Nain Ram Bajela sits on the roof of his home in Jaiti village of Munsiari tehsil, weaving baskets on a cold winter morning. A clothesline is behind him, thin clouds above, and in the distance, the Panchachuli mountains. He cuts the ringal or pahadi ringal, a Himalayan species of bamboo, into thin strips with a curved knife that he calls a ‘baransh’ in his Pahadi language. He does not wear any gloves or socks in these sub-zero temperatures, and the wind stings his skin. But Nain Ram labours on, unperturbed.
“I gathered this ringal from the forest yesterday. These sticks will be enough to make two baskets,” he says, without looking at me or the camera. Nain Ram has been making bamboo products since he was 12; he learnt the skill from his father, who was reluctant to allow his son to do this work because of the poor returns. So, he says, “as a child I would steal ringal from people’s lands and make baskets, flower vases, dustbins, pen stands and boxes for hot chapatis."Nain Ram, now 54, says he can make almost anything out of ringal, with just his hands and the knife. “It is almost like clay to me. You can make just about everything from it,” he says as he weaves a sheet of thin and thick strips. “This isn’t the work of a labourer – it’s a skill. You need training for it and it requires patience, like all art.”
Ringal usually grows at about 1,000-2,000 metres above sea level. Munsiari town is located at an altitude of 2,200 metres, and Jaiti village is around six kilometres away – so collecting the bamboo requires going either uphill or downhill, depending upon the availability of ringal. Life in these mountains of Pithoragarh district of Uttarakhand is tough, and people have limited livelihood options. Making bamboo products has been a traditional occupation of the men of the Bajela caste here – but Nain Ram is the last bamboo weaver left among Jaiti’s 580 people.
People from faraway places in Munsiari invite Nain Ram to their homes and he spends days there, sometimes nights too. In the hills it's difficult to carry a heavy load from place to place, so he collects the bamboo from near their houses and works on the weaving right there. In return, he gets a place to work and food to eat. He asks to be paid Rs.300 per day, and it doesn’t matter if he makes one basket in that time or four. He gets about 10 such days of work a month, very rarely, 15.
Fortunately, there’s some demand for his products across Munsiari block, especially for the durable and lightweight baskets that women use to carry fuel and fodder. Some, with handles and lids, are also used to carry food, particularly when young women leave for their marital homes.
On days when Nain Ram goes to the forest looking for ringal, he doesn’t get paid. “It’s only when people call me and ask me to make household items, I ask for money,” he says. Although cutting forest bamboo without a permit from the state is prohibited (under the Forest Conservation Act of 1980), Nain Ram has not needed a permit for ringal because he visits the van panchayat areas or community forests jointly controlled by the local people and the state.

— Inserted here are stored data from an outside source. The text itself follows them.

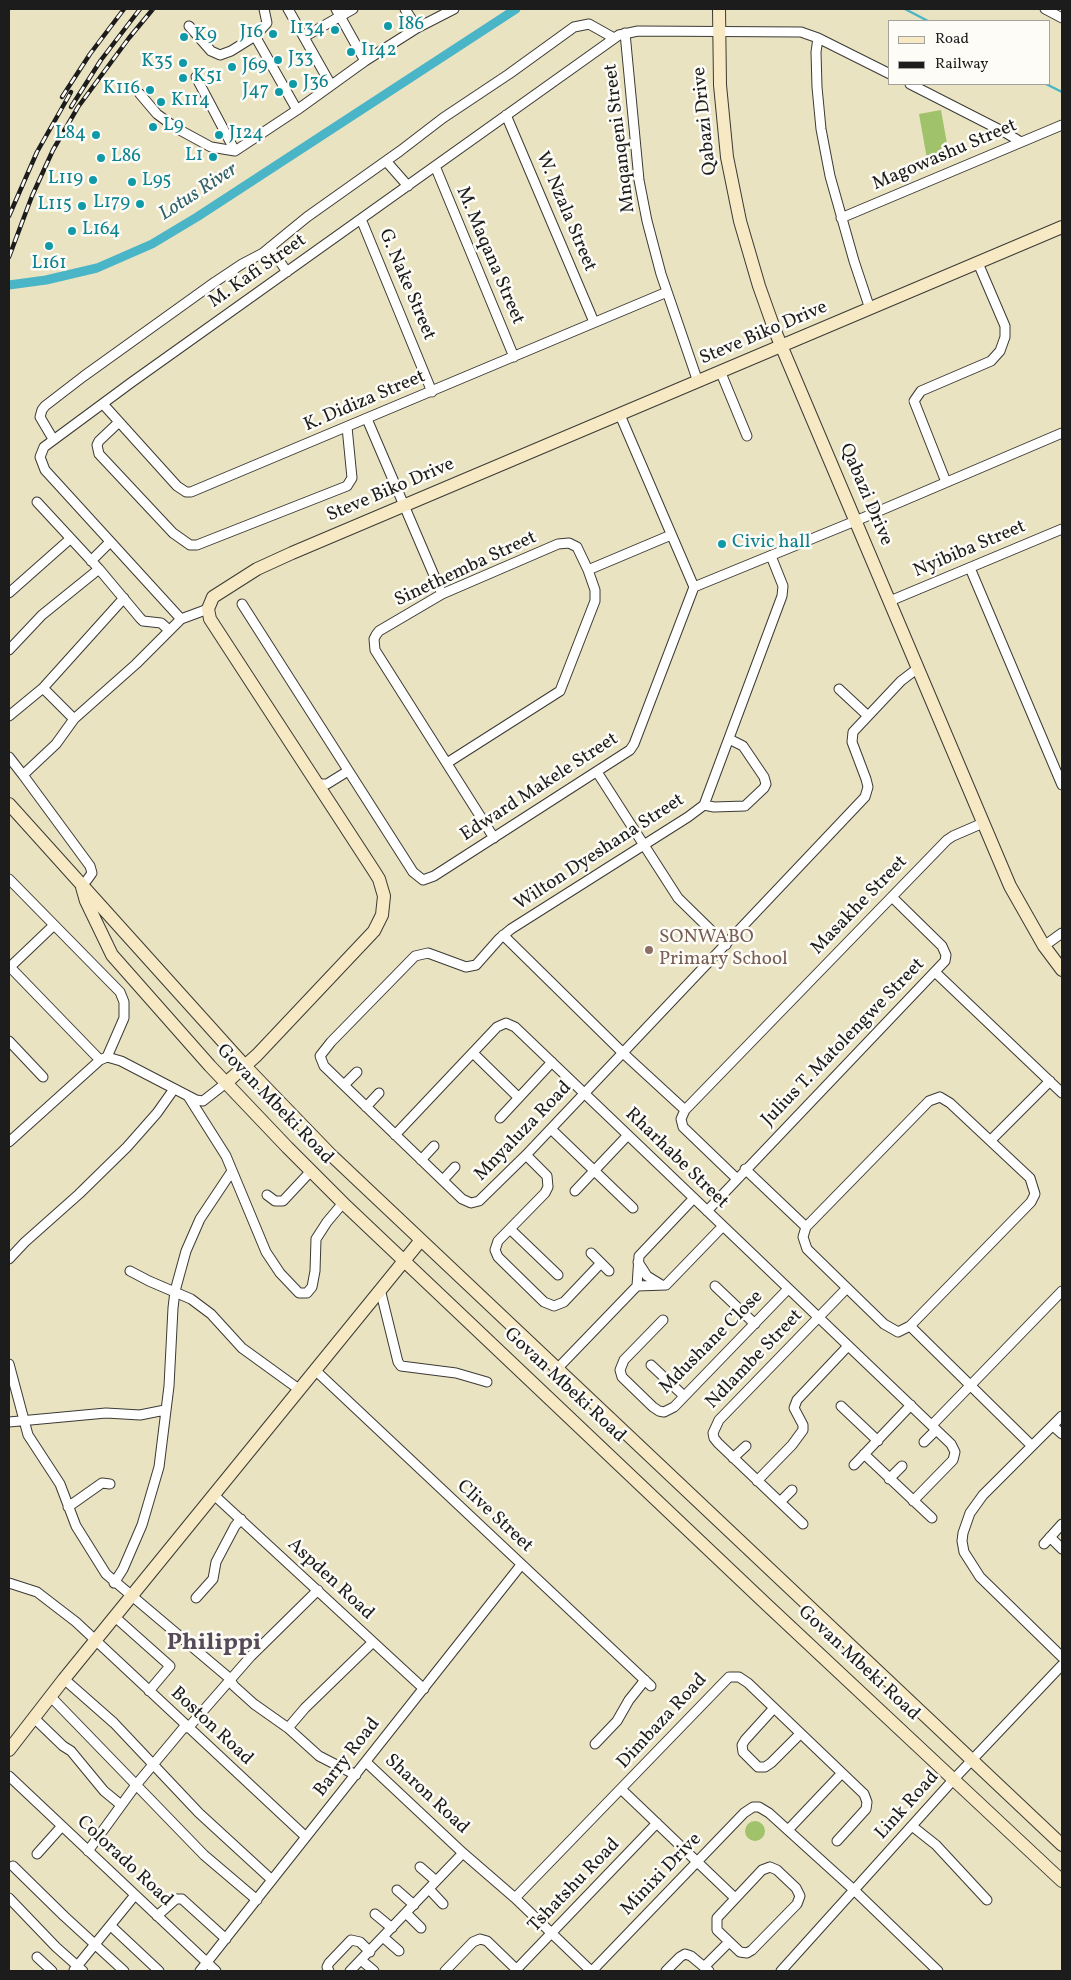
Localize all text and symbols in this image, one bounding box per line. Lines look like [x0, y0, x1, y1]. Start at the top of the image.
place label: I86 [398, 15, 424, 37]
place label: I134 [290, 19, 325, 41]
marker: I86 [382, 20, 394, 32]
legend [888, 20, 1051, 85]
place label: J16 [240, 23, 263, 45]
marker: I134 [329, 24, 341, 36]
place label: K9 [194, 26, 217, 48]
marker: J16 [267, 28, 279, 40]
text: Road [935, 29, 969, 50]
marker: K9 [178, 31, 190, 43]
place label: I142 [361, 41, 397, 63]
marker: I142 [345, 46, 357, 58]
place label: J33 [288, 49, 314, 71]
place label: K35 [141, 52, 173, 74]
marker: J33 [272, 54, 284, 66]
text: Railway [935, 54, 988, 75]
place label: J69 [242, 56, 268, 78]
marker: K35 [177, 57, 189, 69]
marker: J69 [226, 61, 238, 73]
street label: Mnqanqeni Street [601, 62, 641, 214]
street label: Qabazi Drive [689, 66, 723, 176]
place label: K51 [193, 67, 222, 89]
marker: K51 [177, 72, 189, 84]
place label: J36 [303, 73, 329, 95]
marker: J36 [287, 78, 299, 90]
place label: K116 [103, 79, 140, 101]
place label: J47 [242, 81, 269, 103]
marker: K116 [144, 84, 156, 96]
marker: J47 [273, 86, 285, 98]
place label: K114 [171, 91, 210, 113]
marker: K114 [155, 96, 167, 108]
street label: Magowashu Street [869, 115, 1021, 197]
place label: L9 [163, 116, 184, 138]
marker: L9 [147, 121, 159, 133]
place label: L84 [55, 124, 86, 146]
place label: J124 [229, 124, 264, 146]
marker: L84 [90, 129, 102, 141]
marker: J124 [213, 129, 225, 141]
place label: L1 [185, 146, 203, 168]
place label: L86 [111, 147, 141, 169]
street label: W. Nzala Street [530, 149, 600, 275]
marker: L1 [207, 151, 219, 163]
marker: L86 [95, 152, 107, 164]
water label: Lotus River [155, 159, 243, 227]
place label: L119 [48, 169, 83, 191]
place label: L95 [142, 171, 171, 193]
marker: L119 [87, 174, 99, 186]
marker: L95 [126, 176, 138, 188]
street label: M. Maqana Street [450, 184, 528, 328]
place label: L179 [93, 193, 130, 215]
place label: L115 [37, 195, 72, 217]
marker: L179 [134, 198, 146, 210]
marker: L115 [76, 200, 88, 212]
place label: L164 [82, 220, 120, 242]
marker: L164 [66, 225, 78, 237]
street label: G. Nake Street [372, 226, 440, 344]
street label: M. Kafi Street [205, 230, 311, 314]
marker: L161 [43, 240, 55, 252]
place label: L161 [32, 254, 66, 276]
street label: Steve Biko Drive [697, 297, 831, 371]
street label: K. Didiza Street [301, 366, 429, 438]
street label: Qabazi Drive [833, 441, 897, 549]
street label: Steve Biko Drive [324, 454, 458, 528]
street label: Nyibiba Street [910, 516, 1030, 584]
street label: Sinethemba Street [391, 527, 541, 613]
place label: Civic hall [732, 533, 810, 555]
marker: Civic hall [716, 538, 728, 550]
street label: Edward Makele Street [457, 729, 623, 847]
street label: Wilton Dyeshana Street [511, 790, 689, 916]
street label: Masakhe Street [807, 852, 913, 960]
place label: SONWABO Primary School [659, 928, 788, 972]
marker: SONWABO Primary School [643, 944, 655, 956]
street label: Julius T. Matolengwe Street [758, 954, 930, 1132]
street label: Govan Mbeki Road [211, 1040, 337, 1170]
street label: Mnyaluza Road [471, 1077, 577, 1187]
street label: Rharhabe Street [619, 1104, 733, 1214]
street label: Mdushane Close [655, 1286, 769, 1400]
street label: Ndlambe Street [702, 1305, 808, 1415]
street label: Govan Mbeki Road [498, 1324, 630, 1448]
street label: Clive Street [451, 1476, 537, 1558]
street label: Aspden Road [282, 1534, 378, 1626]
street label: Govan Mbeki Road [792, 1602, 924, 1726]
district label: Philippi [167, 1631, 261, 1659]
street label: Dimbaza Road [613, 1670, 713, 1774]
street label: Boston Road [165, 1683, 257, 1771]
street label: Barry Road [310, 1714, 386, 1802]
street label: Sharon Road [379, 1750, 473, 1840]
street label: Link Road [871, 1767, 945, 1845]
street label: Colorado Road [71, 1812, 177, 1912]
street label: Minixi Drive [617, 1829, 707, 1921]
street label: Tshatshu Road [524, 1834, 626, 1938]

Back on the roof in Jaiti village, Nain Ram pauses for a break, pulls out a beedi from his coat pocket and takes off his muffler and shoes. Lighting the beedi, he says he doesn’t like to have a lot of free time. “If I don’t get called for work, I get some ringal [from the forest] and make products at home,” he says. “ Sometimes, I supply them to a store in the local market where tourists buy them. I make about 150 rupees a basket but the shopkeeper sells it for 200-250. I lose money in the process, but I know nothing else. I haven’t studied much. I only know how to sign my name.”
While Nain Ram has trained others in making ringal products, including women at a local non-profit organisation, the government hasn’t done much to promote ringal bamboo products. It hasn’t fixed a minimum selling price to ensure a decent profit, and neither has the state helped create a market for the products. This has dissuaded Nain Ram’s children from learning the art. He is now the last ringal weaver in his family. His sons, Manoj and Puran Ram, would rather work as labourers at construction sites in Munsiari tehsil.
Manoj, who also runs a dhaba (eatery) near Jaiti, says, “What’s the importance of these products? No one buys them beyond Munsiari. Occasionally, tourists pick them up, but you can’t depend on that for a livelihood. They don’t give us a sustainable income. Moreover, I am too old to learn this skill.” He is all of 24. Nain Ram’s wife Devki Devi, 45, who cultivates potatoes on the family’s small patch of land, says that most of the products her husband makes are sold. She proudly displays some baskets and vases.
By around noon, the clouds have taken over the sky as Nain Ram continues to weave on the roof of his house in Jaiti village. “It might rain,” he says, and puts on his shoes and woollen cap and goes inside the house to finish his first ringal basket of the day. By the end of the day, another basket, possibly a third, will be woven by this artist’s dexterous hands.